The search warrant for the new tampering with evidence also details records, emails and text that investigators received from some witnesses, but not others, including draft documents and text messages from staffers that Pereyra handed over, but were not included in the county’s discovery.
Hidalgo held a press conference Friday in which she called out Harris County District Attorney Kim Ogg claiming that she leaked the search warrants and that this was a political stunt.
“This is the same dirty politics she’s been playing for years,” Hidalgo said in her briefing. “She’s abused the power of her officer the way a bully abuses size on the playground. It’s so clear that this has less to do with me and my office or Darrel Jordan, Rodney Ellis, or any of the other people than it has to do with her.
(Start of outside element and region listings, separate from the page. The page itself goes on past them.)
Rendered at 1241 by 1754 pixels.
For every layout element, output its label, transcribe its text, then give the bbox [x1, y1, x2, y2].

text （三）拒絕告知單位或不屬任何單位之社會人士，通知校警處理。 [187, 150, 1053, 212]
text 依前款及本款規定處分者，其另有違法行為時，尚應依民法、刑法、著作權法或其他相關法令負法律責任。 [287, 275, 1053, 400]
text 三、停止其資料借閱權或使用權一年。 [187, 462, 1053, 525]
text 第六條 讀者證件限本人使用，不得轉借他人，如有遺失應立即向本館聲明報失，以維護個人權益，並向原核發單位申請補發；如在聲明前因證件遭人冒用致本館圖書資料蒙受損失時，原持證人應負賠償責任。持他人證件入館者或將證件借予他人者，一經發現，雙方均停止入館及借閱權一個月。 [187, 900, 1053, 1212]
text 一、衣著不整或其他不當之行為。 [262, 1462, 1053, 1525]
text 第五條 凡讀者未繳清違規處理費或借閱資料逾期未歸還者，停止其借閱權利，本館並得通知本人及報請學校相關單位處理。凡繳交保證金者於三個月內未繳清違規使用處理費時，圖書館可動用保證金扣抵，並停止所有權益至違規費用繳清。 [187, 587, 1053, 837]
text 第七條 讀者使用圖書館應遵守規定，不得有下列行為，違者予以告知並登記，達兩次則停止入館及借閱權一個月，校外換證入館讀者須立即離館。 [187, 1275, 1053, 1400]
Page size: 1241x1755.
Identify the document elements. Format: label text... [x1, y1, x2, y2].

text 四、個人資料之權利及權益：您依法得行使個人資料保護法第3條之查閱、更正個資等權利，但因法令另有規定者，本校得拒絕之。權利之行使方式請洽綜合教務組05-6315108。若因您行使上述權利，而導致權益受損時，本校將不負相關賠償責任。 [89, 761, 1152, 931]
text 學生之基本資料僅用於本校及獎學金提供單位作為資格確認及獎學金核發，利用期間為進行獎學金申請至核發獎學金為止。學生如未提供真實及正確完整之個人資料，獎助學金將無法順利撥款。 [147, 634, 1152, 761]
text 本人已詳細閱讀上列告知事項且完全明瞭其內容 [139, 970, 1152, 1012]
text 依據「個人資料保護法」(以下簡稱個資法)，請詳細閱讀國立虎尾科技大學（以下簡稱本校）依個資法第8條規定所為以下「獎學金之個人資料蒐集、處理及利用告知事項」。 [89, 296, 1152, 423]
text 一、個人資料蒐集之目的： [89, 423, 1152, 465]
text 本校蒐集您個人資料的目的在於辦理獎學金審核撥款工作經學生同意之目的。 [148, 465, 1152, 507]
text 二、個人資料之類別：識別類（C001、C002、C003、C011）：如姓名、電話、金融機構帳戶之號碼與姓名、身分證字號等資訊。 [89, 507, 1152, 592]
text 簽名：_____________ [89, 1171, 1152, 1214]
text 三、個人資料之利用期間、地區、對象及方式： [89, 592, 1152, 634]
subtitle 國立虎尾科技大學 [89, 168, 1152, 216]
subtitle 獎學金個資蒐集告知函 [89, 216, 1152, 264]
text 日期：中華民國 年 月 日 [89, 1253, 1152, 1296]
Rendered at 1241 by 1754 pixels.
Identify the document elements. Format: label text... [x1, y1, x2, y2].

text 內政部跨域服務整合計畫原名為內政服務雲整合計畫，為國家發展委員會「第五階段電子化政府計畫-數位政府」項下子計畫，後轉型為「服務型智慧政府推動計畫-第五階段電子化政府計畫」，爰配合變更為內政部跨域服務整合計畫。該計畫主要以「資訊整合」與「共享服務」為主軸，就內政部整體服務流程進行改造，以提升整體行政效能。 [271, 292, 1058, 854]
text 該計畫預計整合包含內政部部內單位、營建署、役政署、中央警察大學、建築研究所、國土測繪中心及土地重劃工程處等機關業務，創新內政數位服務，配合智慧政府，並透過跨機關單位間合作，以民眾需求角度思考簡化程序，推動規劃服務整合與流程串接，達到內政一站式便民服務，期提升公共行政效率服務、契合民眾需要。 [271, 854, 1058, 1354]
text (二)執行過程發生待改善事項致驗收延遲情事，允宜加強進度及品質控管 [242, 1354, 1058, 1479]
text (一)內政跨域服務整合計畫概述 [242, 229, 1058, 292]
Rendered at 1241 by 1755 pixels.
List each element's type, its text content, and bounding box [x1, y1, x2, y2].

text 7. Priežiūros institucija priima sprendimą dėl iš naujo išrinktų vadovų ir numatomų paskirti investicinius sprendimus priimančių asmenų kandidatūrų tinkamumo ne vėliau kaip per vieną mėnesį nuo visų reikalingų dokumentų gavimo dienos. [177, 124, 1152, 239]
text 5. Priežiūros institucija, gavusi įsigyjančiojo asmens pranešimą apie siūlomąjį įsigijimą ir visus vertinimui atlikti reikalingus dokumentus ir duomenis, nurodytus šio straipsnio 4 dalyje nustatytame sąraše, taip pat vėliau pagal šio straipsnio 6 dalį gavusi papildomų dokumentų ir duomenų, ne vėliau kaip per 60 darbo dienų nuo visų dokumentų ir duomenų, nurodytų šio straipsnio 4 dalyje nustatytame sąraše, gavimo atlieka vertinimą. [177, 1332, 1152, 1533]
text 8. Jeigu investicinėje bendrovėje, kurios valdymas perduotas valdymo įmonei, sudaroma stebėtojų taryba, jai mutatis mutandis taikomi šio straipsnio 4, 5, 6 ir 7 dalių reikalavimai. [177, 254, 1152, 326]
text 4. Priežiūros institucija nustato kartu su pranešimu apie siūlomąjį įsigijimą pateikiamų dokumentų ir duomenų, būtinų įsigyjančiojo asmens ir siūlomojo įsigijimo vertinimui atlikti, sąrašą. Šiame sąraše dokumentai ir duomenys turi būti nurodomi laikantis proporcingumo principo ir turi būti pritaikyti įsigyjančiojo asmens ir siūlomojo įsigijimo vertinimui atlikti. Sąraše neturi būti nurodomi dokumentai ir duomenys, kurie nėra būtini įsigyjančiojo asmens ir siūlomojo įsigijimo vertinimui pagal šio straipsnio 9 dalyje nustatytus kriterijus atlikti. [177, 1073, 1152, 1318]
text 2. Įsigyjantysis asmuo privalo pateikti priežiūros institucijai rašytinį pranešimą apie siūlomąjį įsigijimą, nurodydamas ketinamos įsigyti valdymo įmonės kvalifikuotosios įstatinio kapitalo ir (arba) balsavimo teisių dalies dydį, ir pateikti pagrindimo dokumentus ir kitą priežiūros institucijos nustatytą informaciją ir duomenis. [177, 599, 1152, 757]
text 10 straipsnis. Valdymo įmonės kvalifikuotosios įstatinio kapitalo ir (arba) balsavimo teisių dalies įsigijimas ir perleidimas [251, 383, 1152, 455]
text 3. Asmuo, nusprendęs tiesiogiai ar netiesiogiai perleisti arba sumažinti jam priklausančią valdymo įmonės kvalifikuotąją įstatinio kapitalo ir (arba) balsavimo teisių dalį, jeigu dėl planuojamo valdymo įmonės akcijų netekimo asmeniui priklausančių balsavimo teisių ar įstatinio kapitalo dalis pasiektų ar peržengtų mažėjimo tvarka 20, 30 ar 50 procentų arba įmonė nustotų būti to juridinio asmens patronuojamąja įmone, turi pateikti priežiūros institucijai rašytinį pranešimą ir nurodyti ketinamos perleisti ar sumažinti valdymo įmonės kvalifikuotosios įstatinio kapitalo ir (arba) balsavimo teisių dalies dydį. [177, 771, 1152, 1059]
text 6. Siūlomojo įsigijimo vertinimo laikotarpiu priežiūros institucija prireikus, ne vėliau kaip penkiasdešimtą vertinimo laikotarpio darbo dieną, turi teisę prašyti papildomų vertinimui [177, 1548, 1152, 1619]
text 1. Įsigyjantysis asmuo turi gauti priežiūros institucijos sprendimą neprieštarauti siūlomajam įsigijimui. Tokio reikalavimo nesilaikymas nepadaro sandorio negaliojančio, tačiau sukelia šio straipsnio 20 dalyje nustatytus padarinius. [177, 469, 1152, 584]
With her panicking about her March 5 primary and the fact that she is behind.”
Ogg responded to Hidalgo’s press conference with a statement.
“County Judge Hidalgo’s outburst today was nothing more than an attempted deflection from the facts and evidence that led to the initial indictment of her staffers. She conflated an ongoing Texas Rangers criminal investigation with her political endorsement of my challenger and engaged in a childish exercise in name-calling that has become all too common in our political process. Using her status as county judge to launch this diatribe is an unfortunate attempt to taint the investigative process and to confuse the public. It also serves her indicted staffers very poorly. My office pursues evidence-based prosecutions, regardless of political party, and we look forward to resolving this case in court.”
In her press conference, Hidalgo added that the search warrants could have been handled differently.
“It tells you something when warrants are leaked to the press before they are ever shared with those involved,” Hidalgo said. “I don’t even know how many times this has happened at this point.”
We also reached out to the Texas Department of Public Safety. Here’s what they had to say about the investigation:
“In December 2021, the Texas Rangers and Harris County District Attorney’s Office initiated an investigation into criminal allegations against the County Judge’s Office in Harris County. Recently, additional search warrants were served on various service providers for records relevant to this investigation. This investigation is ongoing, and no further information will be released at this time.”
KHOU 11 News has reached out to Ogg for a response to the county judge’s comments.